Dataset records
- - - - -
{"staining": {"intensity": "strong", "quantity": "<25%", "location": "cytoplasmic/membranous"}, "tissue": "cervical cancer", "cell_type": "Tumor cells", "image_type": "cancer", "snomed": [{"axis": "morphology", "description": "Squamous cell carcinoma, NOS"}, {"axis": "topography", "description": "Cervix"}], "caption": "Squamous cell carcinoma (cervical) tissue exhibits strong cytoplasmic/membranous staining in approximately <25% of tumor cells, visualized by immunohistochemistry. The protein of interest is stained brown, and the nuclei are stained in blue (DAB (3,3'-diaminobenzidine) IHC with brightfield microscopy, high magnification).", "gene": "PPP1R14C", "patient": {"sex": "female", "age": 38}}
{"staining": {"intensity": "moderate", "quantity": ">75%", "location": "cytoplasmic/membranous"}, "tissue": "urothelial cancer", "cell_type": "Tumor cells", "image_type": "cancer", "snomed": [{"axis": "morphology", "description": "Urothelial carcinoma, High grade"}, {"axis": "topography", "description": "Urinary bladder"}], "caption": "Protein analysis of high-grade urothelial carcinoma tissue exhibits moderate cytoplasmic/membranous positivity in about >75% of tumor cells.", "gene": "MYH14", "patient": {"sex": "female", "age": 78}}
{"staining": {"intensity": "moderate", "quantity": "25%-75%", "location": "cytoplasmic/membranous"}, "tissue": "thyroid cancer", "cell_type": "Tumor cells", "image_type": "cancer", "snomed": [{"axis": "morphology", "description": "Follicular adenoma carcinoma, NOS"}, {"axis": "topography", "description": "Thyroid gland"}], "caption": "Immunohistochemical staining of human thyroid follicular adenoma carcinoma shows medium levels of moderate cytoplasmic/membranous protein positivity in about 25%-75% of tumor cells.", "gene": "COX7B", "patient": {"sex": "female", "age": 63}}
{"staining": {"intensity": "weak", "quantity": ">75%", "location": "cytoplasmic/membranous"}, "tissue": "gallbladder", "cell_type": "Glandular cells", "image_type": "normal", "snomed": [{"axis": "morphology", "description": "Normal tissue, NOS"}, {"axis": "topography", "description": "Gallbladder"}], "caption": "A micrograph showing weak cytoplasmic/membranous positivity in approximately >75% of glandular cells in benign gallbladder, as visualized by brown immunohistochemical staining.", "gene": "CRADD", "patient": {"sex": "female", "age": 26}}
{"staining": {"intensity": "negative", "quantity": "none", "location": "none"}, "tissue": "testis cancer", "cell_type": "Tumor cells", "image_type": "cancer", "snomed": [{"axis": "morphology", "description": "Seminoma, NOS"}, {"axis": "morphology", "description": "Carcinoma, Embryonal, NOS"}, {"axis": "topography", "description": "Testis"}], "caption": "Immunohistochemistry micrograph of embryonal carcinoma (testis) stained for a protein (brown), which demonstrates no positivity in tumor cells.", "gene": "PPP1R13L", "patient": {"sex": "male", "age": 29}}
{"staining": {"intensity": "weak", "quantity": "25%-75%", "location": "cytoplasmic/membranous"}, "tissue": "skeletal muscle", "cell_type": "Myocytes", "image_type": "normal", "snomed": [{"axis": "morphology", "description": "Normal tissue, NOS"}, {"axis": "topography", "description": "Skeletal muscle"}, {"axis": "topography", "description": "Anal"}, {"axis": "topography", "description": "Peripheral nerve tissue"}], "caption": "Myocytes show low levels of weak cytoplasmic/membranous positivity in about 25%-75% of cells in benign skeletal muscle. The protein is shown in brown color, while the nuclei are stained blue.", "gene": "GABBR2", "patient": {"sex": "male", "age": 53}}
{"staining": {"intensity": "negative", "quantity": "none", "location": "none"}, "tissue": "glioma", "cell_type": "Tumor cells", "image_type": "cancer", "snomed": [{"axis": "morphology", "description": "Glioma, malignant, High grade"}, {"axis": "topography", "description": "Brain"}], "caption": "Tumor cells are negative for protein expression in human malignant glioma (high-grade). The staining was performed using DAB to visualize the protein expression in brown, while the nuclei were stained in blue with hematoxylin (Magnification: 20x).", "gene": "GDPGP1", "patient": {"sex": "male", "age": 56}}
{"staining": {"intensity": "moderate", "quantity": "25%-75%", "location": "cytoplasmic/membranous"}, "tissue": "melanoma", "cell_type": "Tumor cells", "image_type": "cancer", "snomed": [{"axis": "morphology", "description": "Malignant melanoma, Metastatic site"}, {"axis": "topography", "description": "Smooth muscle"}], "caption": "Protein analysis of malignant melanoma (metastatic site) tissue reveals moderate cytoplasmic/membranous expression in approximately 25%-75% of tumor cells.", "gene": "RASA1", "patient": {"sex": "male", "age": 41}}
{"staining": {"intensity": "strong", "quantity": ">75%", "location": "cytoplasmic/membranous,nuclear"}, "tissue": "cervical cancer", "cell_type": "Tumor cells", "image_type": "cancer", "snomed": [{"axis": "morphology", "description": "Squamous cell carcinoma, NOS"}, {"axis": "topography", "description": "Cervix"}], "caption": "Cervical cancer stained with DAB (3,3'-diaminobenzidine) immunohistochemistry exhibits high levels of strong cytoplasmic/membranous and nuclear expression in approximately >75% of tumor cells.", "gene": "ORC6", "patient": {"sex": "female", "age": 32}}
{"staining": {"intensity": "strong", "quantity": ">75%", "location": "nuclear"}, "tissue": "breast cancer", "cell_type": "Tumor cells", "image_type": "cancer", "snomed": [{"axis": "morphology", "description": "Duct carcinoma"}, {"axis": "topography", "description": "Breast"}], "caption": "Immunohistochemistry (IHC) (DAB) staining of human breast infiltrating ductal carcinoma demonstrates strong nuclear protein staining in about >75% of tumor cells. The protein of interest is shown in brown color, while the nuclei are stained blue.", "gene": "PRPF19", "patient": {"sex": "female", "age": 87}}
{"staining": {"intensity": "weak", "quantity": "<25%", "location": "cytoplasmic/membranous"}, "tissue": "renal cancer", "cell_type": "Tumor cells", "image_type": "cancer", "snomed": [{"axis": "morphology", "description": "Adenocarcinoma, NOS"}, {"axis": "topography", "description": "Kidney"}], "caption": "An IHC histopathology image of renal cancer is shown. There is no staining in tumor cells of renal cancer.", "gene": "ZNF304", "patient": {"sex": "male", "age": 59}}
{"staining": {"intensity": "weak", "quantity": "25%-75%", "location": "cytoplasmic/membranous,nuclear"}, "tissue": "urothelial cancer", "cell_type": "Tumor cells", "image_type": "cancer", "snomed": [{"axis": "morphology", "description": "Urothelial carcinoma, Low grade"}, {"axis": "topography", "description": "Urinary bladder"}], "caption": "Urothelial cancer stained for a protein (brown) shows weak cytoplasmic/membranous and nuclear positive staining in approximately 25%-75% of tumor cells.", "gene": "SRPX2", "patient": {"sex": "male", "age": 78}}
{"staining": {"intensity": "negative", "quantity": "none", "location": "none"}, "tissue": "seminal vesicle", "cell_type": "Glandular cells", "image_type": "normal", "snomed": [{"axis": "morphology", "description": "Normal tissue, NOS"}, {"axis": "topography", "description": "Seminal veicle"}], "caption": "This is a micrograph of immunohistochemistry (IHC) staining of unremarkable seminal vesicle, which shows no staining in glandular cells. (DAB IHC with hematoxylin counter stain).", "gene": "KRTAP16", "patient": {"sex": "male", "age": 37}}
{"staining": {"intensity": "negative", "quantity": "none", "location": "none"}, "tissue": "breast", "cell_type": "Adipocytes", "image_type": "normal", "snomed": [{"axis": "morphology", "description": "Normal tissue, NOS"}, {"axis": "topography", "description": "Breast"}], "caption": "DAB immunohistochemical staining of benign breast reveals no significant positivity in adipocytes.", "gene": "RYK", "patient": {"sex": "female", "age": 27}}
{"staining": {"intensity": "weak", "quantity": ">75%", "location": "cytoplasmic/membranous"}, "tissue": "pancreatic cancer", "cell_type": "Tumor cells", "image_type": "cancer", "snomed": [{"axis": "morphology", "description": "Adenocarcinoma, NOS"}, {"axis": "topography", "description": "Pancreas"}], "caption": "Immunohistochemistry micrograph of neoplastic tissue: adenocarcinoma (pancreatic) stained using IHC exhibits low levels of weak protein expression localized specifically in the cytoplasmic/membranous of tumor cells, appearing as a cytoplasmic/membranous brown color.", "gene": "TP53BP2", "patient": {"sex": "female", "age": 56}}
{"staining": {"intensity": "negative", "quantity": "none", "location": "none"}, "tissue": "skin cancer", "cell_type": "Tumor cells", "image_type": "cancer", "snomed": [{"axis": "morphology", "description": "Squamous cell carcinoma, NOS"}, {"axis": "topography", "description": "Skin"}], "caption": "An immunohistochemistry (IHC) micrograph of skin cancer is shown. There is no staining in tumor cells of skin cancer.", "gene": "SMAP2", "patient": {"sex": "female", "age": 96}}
- - - - -
§ What to do
Search the data above for the word "Adenocarcinoma", then gather each line in which it appears.

§ Output
{"staining": {"intensity": "weak", "quantity": "<25%", "location": "cytoplasmic/membranous"}, "tissue": "renal cancer", "cell_type": "Tumor cells", "image_type": "cancer", "snomed": [{"axis": "morphology", "description": "Adenocarcinoma, NOS"}, {"axis": "topography", "description": "Kidney"}], "caption": "An IHC histopathology image of renal cancer is shown. There is no staining in tumor cells of renal cancer.", "gene": "ZNF304", "patient": {"sex": "male", "age": 59}}
{"staining": {"intensity": "weak", "quantity": ">75%", "location": "cytoplasmic/membranous"}, "tissue": "pancreatic cancer", "cell_type": "Tumor cells", "image_type": "cancer", "snomed": [{"axis": "morphology", "description": "Adenocarcinoma, NOS"}, {"axis": "topography", "description": "Pancreas"}], "caption": "Immunohistochemistry micrograph of neoplastic tissue: adenocarcinoma (pancreatic) stained using IHC exhibits low levels of weak protein expression localized specifically in the cytoplasmic/membranous of tumor cells, appearing as a cytoplasmic/membranous brown color.", "gene": "TP53BP2", "patient": {"sex": "female", "age": 56}}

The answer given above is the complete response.